* Extract to read *
It seems like a distant memory now, but the first year of the Obama administration was an anxious one for many American Asia watchers. Those closest to the president, people who worked on his campaign, and people heartened by his boyhood connections to the region may have been confident about his professional interest in Asia. Those not in-the-know or disinclined to take too seriously the policy implications of his personal story were uncertain. The substance of President Obama's interest was also unclear. Asia policy was not a major theme of the campaign and he seemed ambivalent about its most important element — international trade.

Secretary of State Hillary Clinton went to Asia on her first overseas trip as secretary. It was a very positive statement about American interests. During the course of the visit, however, what made the most news was a remark in reference to China that the United States had to be careful not to let human rights interfere with its broader interests. Later in the year, President Obama compounded doubts about his administration's priorities by refusing a customary meeting with the Dalai Lama. The best reading of his reluctance was that he would soon be visiting China for the first time and did not want to spoil the prospects for a productive visit; the worst was that, as his first National Security Strategy would later indicate, he saw China as a partner more than a challenge. And when President Obama made his own visit that November, it was plagued by doubt. Given his interaction with the Chinese, many critics were concerned that he had been manipulated.1 [End Page 43]

It was not until the Tokyo stop of this November swing through the region that President Obama committed the United States to joining negotiations on what would ultimately become central to his Asia policy — the Trans-Pacific Partnership (TPP). Until then, it was anything but certain whether he would endorse his predecessor's initiative. Similarly, until it was finalized in 2010, suspense surrounded the future of the U.S.–Korea Free Trade Agreement (KORUS), portions of which President Obama demanded be renegotiated as the price for his support.

* Given entries *
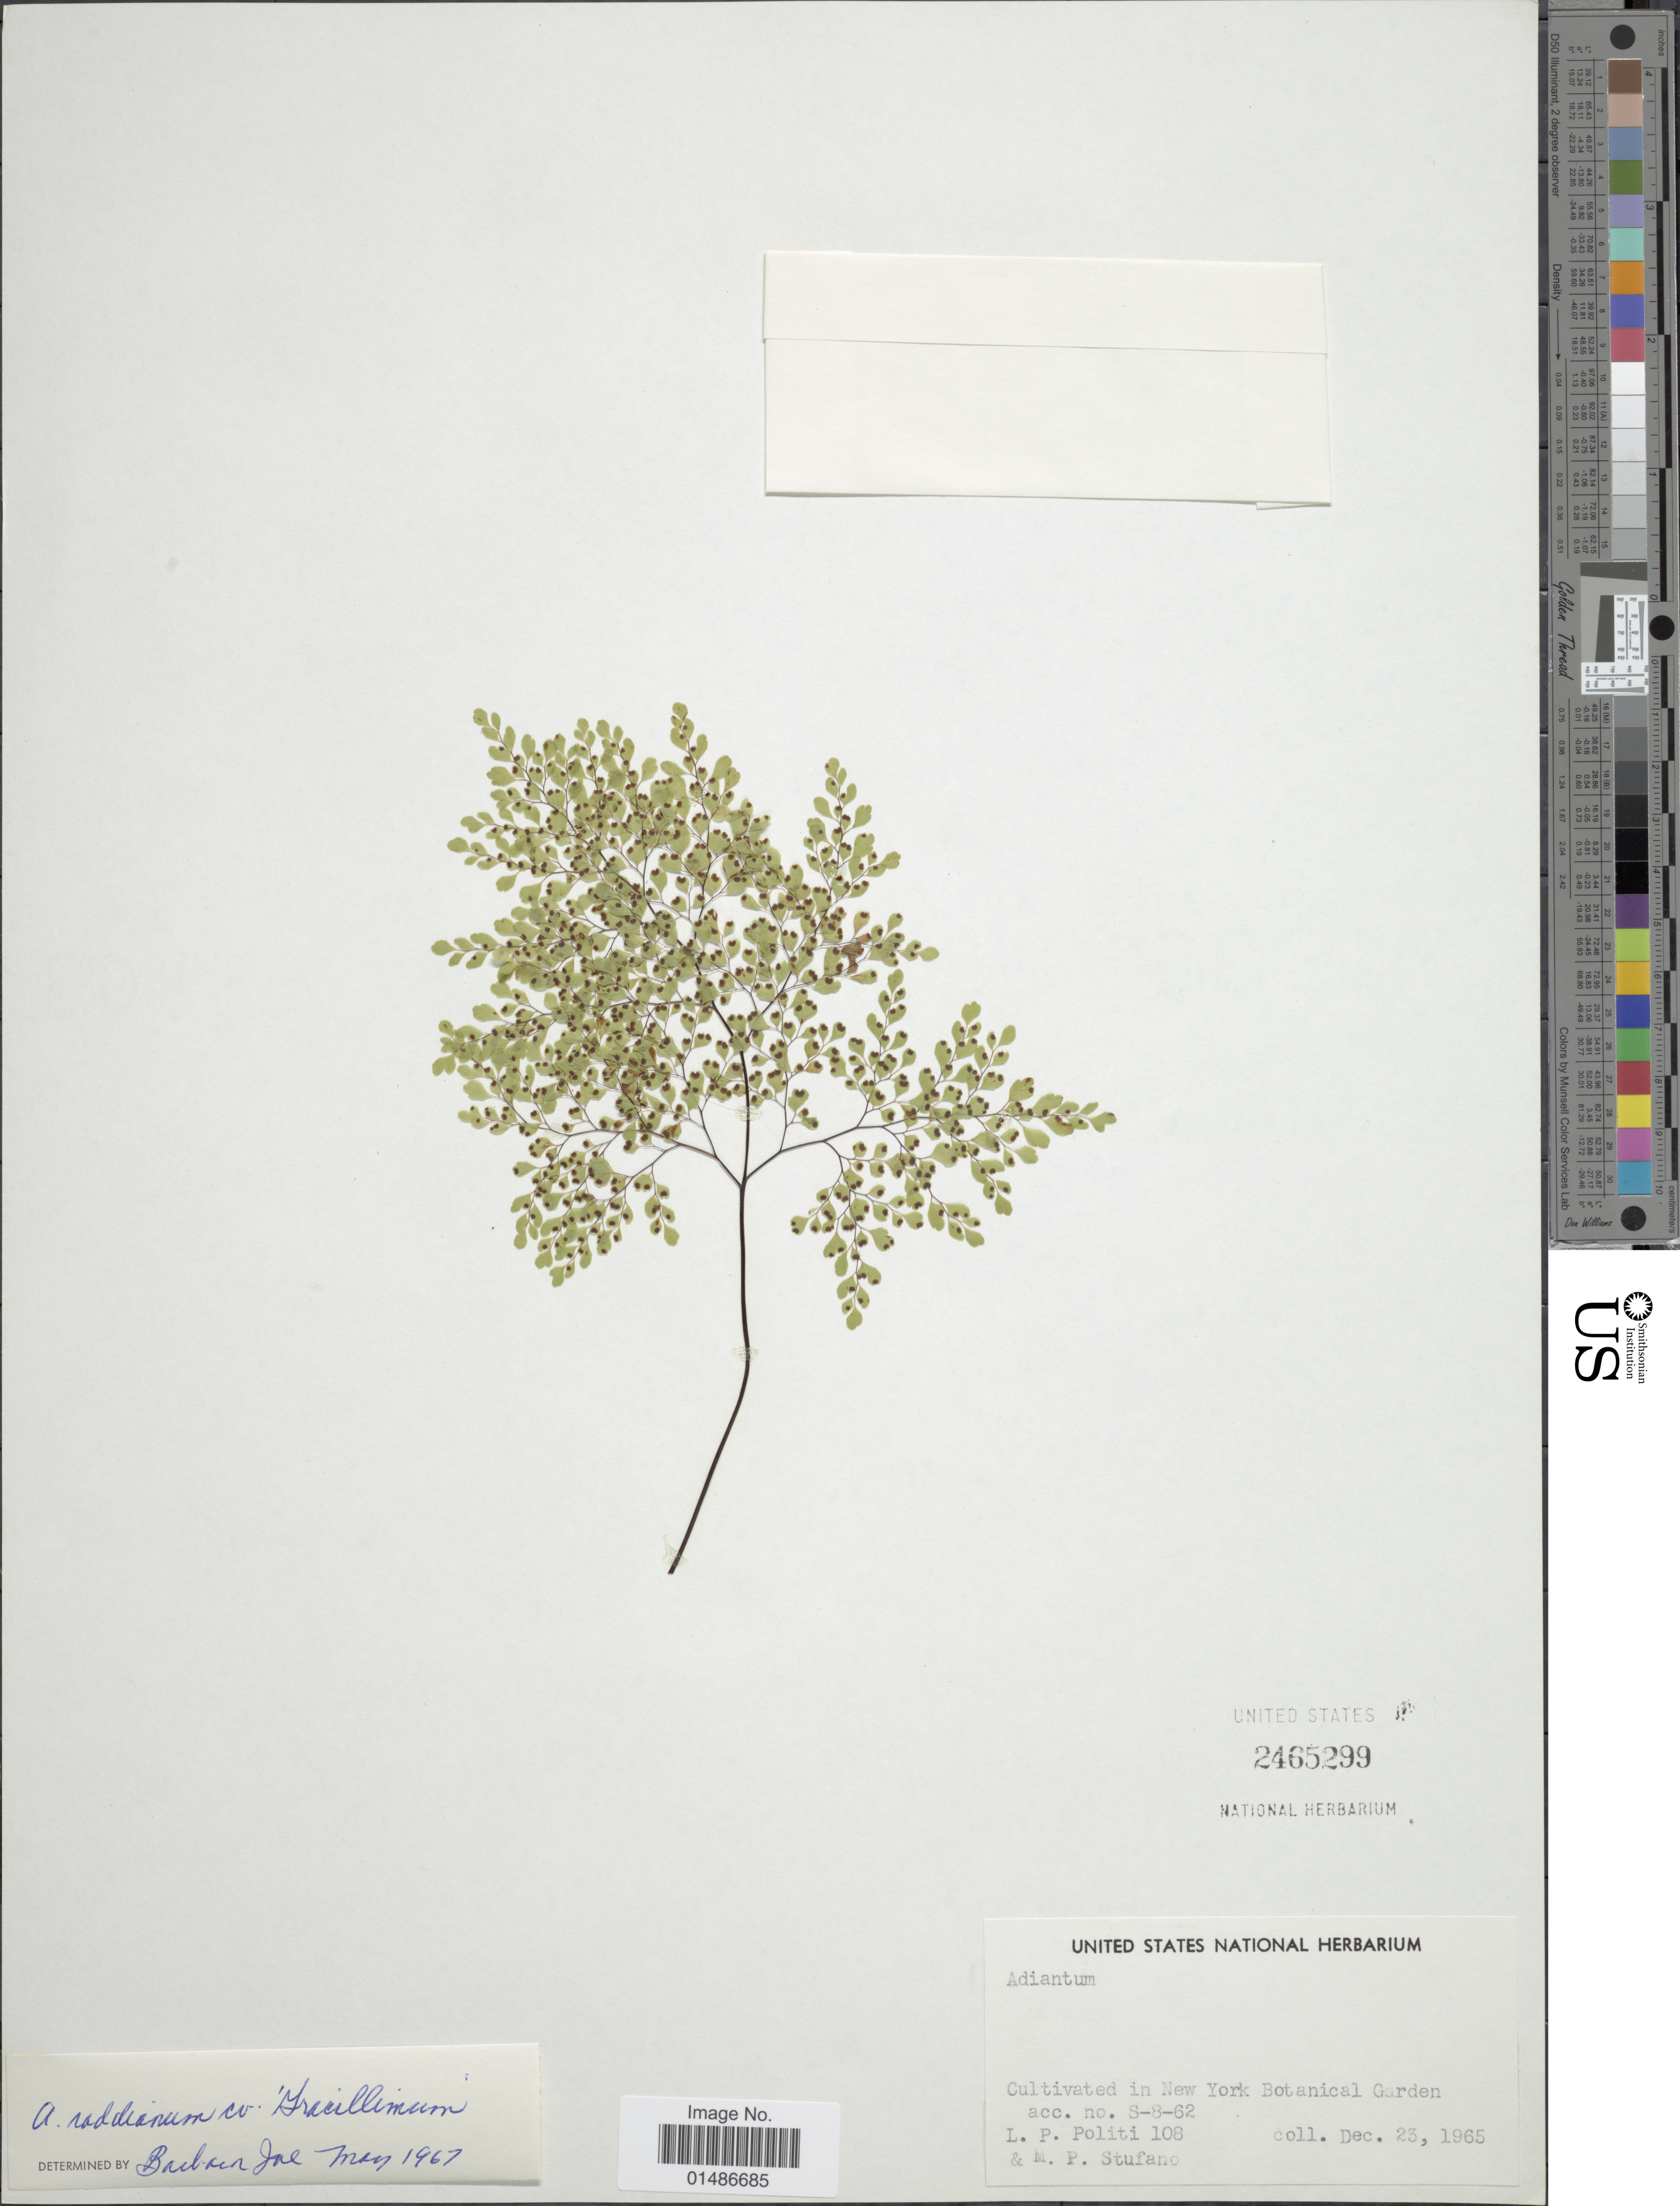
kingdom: Plantae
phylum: Tracheophyta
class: Polypodiopsida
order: Polypodiales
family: Pteridaceae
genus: Adiantum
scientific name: Adiantum raddianum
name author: C. Presl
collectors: L. Politi & M. Stufano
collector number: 108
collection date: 1965-12-23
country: United States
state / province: New York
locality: Cultivated in New York Botanical Garden acc. no. S-8-62.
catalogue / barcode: US 2465299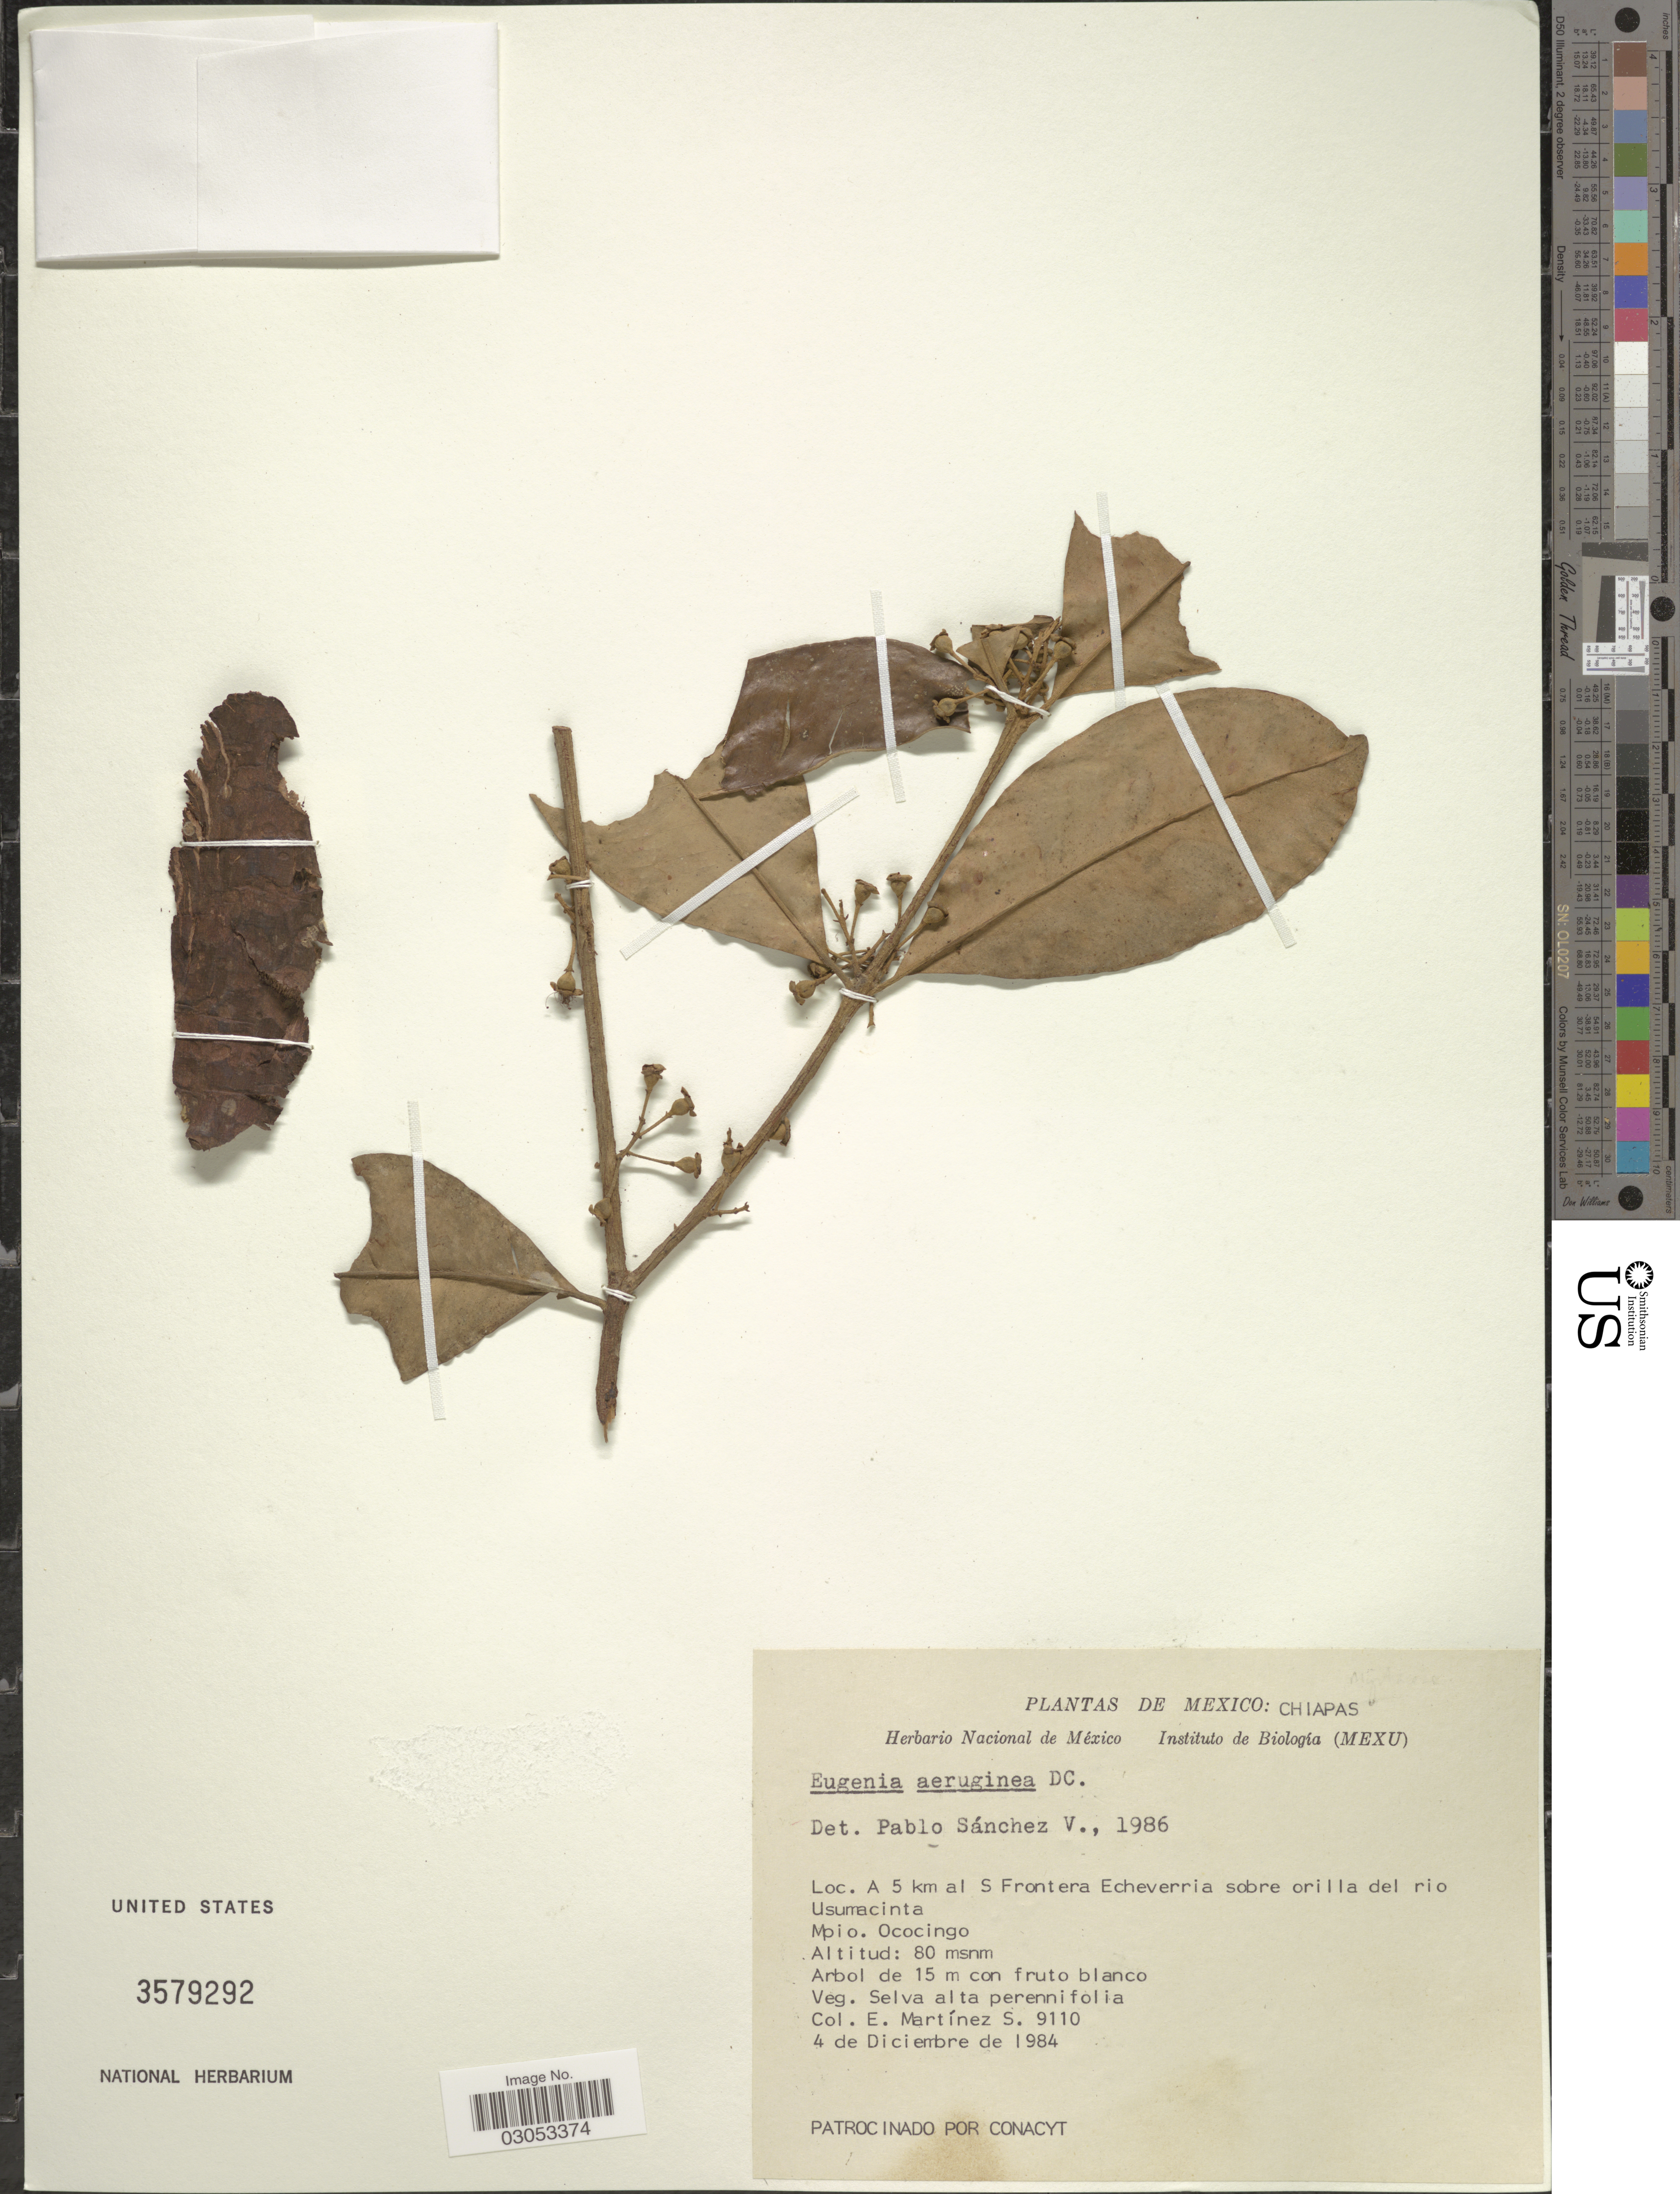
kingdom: Plantae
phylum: Tracheophyta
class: Magnoliopsida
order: Myrtales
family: Myrtaceae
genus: Eugenia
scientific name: Eugenia aeruginea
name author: DC.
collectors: E. M. Martínez S.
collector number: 9110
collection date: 1984-12-04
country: Mexico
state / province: Chiapas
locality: A 5 km al S Frontera Echeverria sobre orilla del rio Usumacinta, Mpio. Ococingo.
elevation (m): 80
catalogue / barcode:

* Problem 1 *
Return the part of the passage on Obama's early Asia policy that opens with the words containing "It was not until" and closes with "for his support.".
* Problem 2 *
According to the passage on Obama's early Asia policy, what did President Obama demand as the price for his support of KORUS?
* Problem 3 *
Continue the passage on Obama's early Asia policy, picking up after its final sentence.
The listing is separate material, unrelated to the passage on Obama's early Asia policy.

* Right answer 1 *
It was not until the Tokyo stop of this November swing through the region that President Obama committed the United States to joining negotiations on what would ultimately become central to his Asia policy — the Trans-Pacific Partnership (TPP). Until then, it was anything but certain whether he would endorse his predecessor's initiative. Similarly, until it was finalized in 2010, suspense surrounded the future of the U.S.–Korea Free Trade Agreement (KORUS), portions of which President Obama demanded be renegotiated as the price for his support.

* Right answer 2 *
He demanded that portions of it be renegotiated.

* Right answer 3 *
The point of this recounting is not to evaluate the history of the previous administration but to contextualize the Trump administration's policy. The first year of a presidency is often an uncertain one. In 2009, few could have predicted that the "Asia Pivot" — much maligned by Beijing — would emerge as the framework for the administration's approach. The clues to the Trump administration's policy priorities may be cloudier than were Obama's at the end of 2009. Among other things, this is attributable to a very slow appointment process, the president's own haphazard messaging, and a remarkably hostile relationship with the press. Yet, at the end of 2017, the outlines of the Trump administration's Asia policy began to emerge, and they did not comport with many of the impressions coming out of the 2016 election. It is best characterized by a continuity with the past that will ensure a robust U.S. leadership into the future, albeit with one important caveat. On the economy, many policies were still pending at the end of 2017, but the signals pointed to an unorthodox approach that could derail the broader effort to maintain America's position in the region.

Expectations about relationships in Asia were dire following the election. Donald Trump's scepticism about America's relationship with China had been clear for many years. His campaign rhetoric only accentuated it. Fierce criticism of China is nothing new in American politics. Going back to the debate over "who lost China" in the 1950s, presidential candidates have often featured China negatively in their campaigns. What was striking about Trump's rhetoric in 2016 was not what he said about China, but the criticism directed at American allies in Japan and South Korea — which he portrayed as free riders on American largesse. Yet, in all three cases, the situation at the end of 2017 was much different than expected. The relationship with China...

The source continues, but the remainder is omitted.